▽
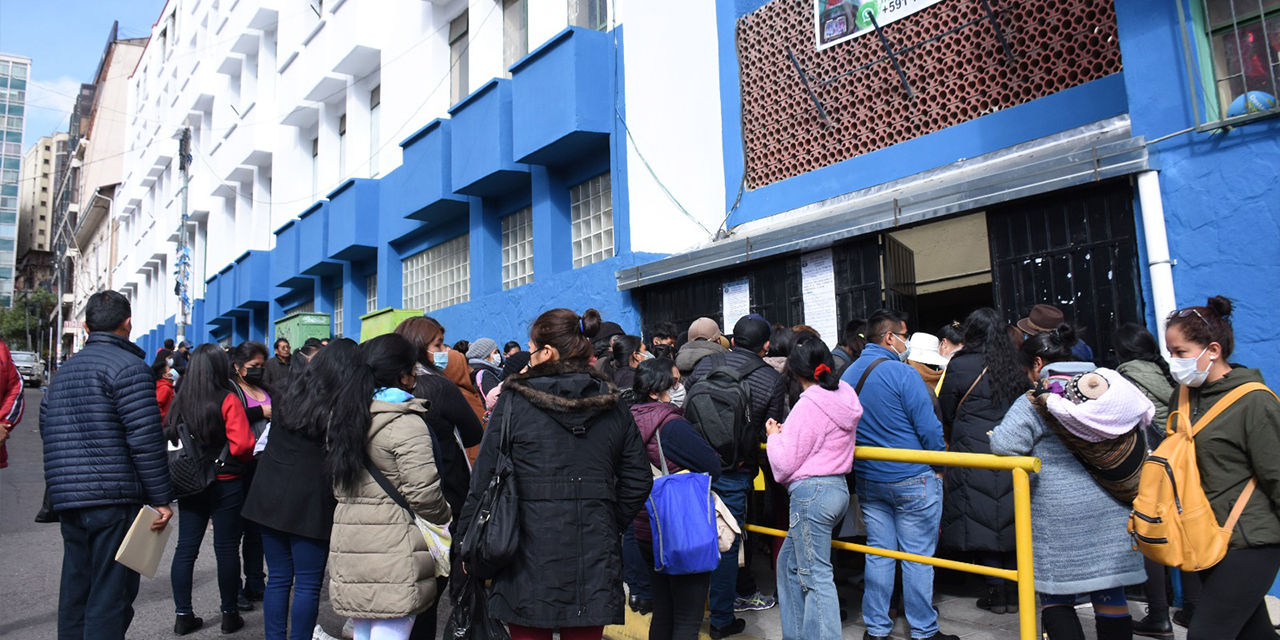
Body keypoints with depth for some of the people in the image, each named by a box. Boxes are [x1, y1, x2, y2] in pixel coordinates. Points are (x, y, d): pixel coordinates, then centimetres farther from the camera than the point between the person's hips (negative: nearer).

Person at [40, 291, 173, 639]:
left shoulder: (63, 371, 15)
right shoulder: (128, 366, -10)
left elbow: (48, 432, 20)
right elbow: (146, 438, -16)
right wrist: (161, 498, -12)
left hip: (67, 500, 8)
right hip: (114, 499, -8)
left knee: (75, 592, 16)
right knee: (111, 596, -3)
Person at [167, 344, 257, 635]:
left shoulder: (180, 401, 2)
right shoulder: (228, 400, -14)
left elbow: (172, 438, 11)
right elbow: (242, 445, -19)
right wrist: (247, 457, 1)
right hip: (226, 484, -5)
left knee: (186, 548, 11)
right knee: (227, 548, 5)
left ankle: (183, 615, 18)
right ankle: (230, 614, 15)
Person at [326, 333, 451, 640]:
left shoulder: (345, 415, 11)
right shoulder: (406, 424, -14)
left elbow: (339, 487, 18)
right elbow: (424, 493, -15)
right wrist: (445, 517, 1)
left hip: (349, 543, 8)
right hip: (393, 552, -8)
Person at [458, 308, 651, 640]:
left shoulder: (514, 401, -6)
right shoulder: (614, 409, 4)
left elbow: (484, 477, -5)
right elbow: (638, 480, 6)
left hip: (530, 563, -3)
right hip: (594, 562, 3)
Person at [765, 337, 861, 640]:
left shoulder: (809, 404, -17)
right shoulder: (845, 395, 8)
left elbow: (784, 463, -14)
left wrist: (774, 436, 3)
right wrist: (787, 433, 13)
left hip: (811, 492, -9)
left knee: (816, 575, -2)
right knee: (789, 562, 20)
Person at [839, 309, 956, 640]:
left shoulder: (848, 374, 6)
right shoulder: (902, 374, -16)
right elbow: (929, 427, -15)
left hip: (867, 478, 6)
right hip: (913, 480, -6)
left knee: (879, 553, 13)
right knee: (918, 557, 6)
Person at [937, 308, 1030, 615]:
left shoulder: (959, 365, -7)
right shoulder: (1015, 365, 5)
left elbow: (946, 412, 2)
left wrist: (952, 438, 20)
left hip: (974, 453, -4)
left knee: (982, 517, 3)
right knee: (1011, 516, 10)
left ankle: (997, 590, 7)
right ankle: (1015, 589, 17)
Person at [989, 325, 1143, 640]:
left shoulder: (1036, 400, -10)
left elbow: (1003, 445, -18)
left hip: (1060, 513, -6)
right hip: (1112, 509, 6)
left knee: (1055, 597, 5)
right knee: (1110, 596, 14)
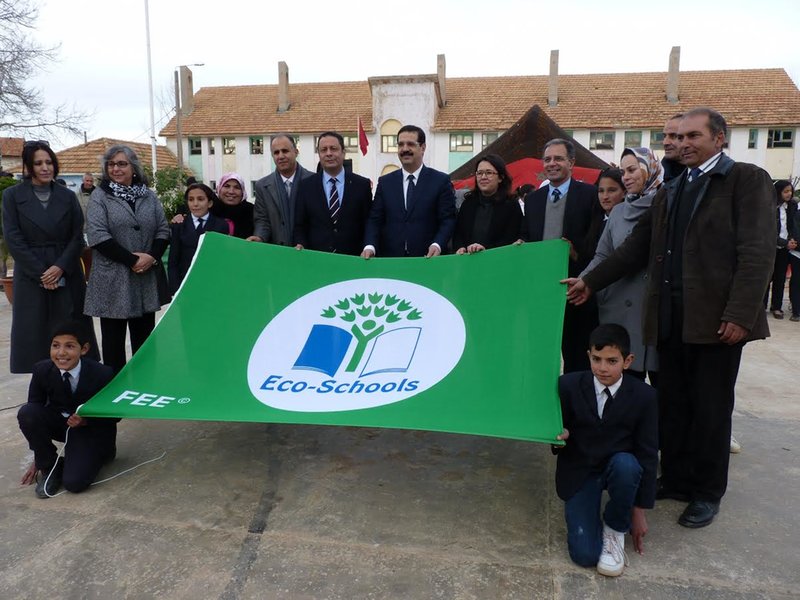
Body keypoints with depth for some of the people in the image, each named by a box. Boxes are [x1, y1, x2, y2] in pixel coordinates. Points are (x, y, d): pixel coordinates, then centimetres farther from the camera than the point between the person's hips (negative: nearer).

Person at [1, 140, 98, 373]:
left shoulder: (67, 196, 8)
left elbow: (78, 236, 3)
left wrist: (60, 267, -11)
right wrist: (40, 273, -10)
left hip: (67, 275, 1)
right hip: (31, 277, -1)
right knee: (35, 333, 0)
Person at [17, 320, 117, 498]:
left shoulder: (103, 374, -24)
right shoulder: (42, 370, -16)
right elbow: (34, 414, -6)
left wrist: (85, 420, -27)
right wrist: (38, 459, -3)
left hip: (92, 429, -4)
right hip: (59, 422, 4)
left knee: (74, 483, -22)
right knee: (26, 412, -27)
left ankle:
△
* WHAT THE TASK ASKS: Copy exactly the lines of the entries above from the one containing "right knee: (1110, 596, 14)" through the one containing "right knee: (26, 412, -27)". Both end lines count; pictures do not.

* RESULT FOR THIS EXERCISE:
right knee: (1110, 596, 14)
Body keypoints with depth for some of the people in the image, each named by a box. Boxes are [x1, y1, x2, y2] in pixel coordinates. Points are (x, y, d): pixel coordinates, then centimetres farther from the camera than the point between the person's hips (negative: nearer).

Person at [1, 140, 98, 373]:
left shoulder: (67, 196, 8)
left elbow: (78, 236, 3)
left wrist: (60, 267, -11)
right wrist: (40, 273, -10)
left hip: (67, 275, 1)
right hip: (31, 277, -1)
right knee: (35, 333, 0)
Person at [17, 320, 117, 498]:
left shoulder: (103, 374, -24)
right shoulder: (42, 370, -16)
right elbow: (34, 414, -6)
left wrist: (85, 420, -27)
right wrist: (38, 459, -3)
left hip: (92, 429, -4)
right hip: (59, 422, 4)
left knee: (74, 483, -22)
right knee: (26, 412, -27)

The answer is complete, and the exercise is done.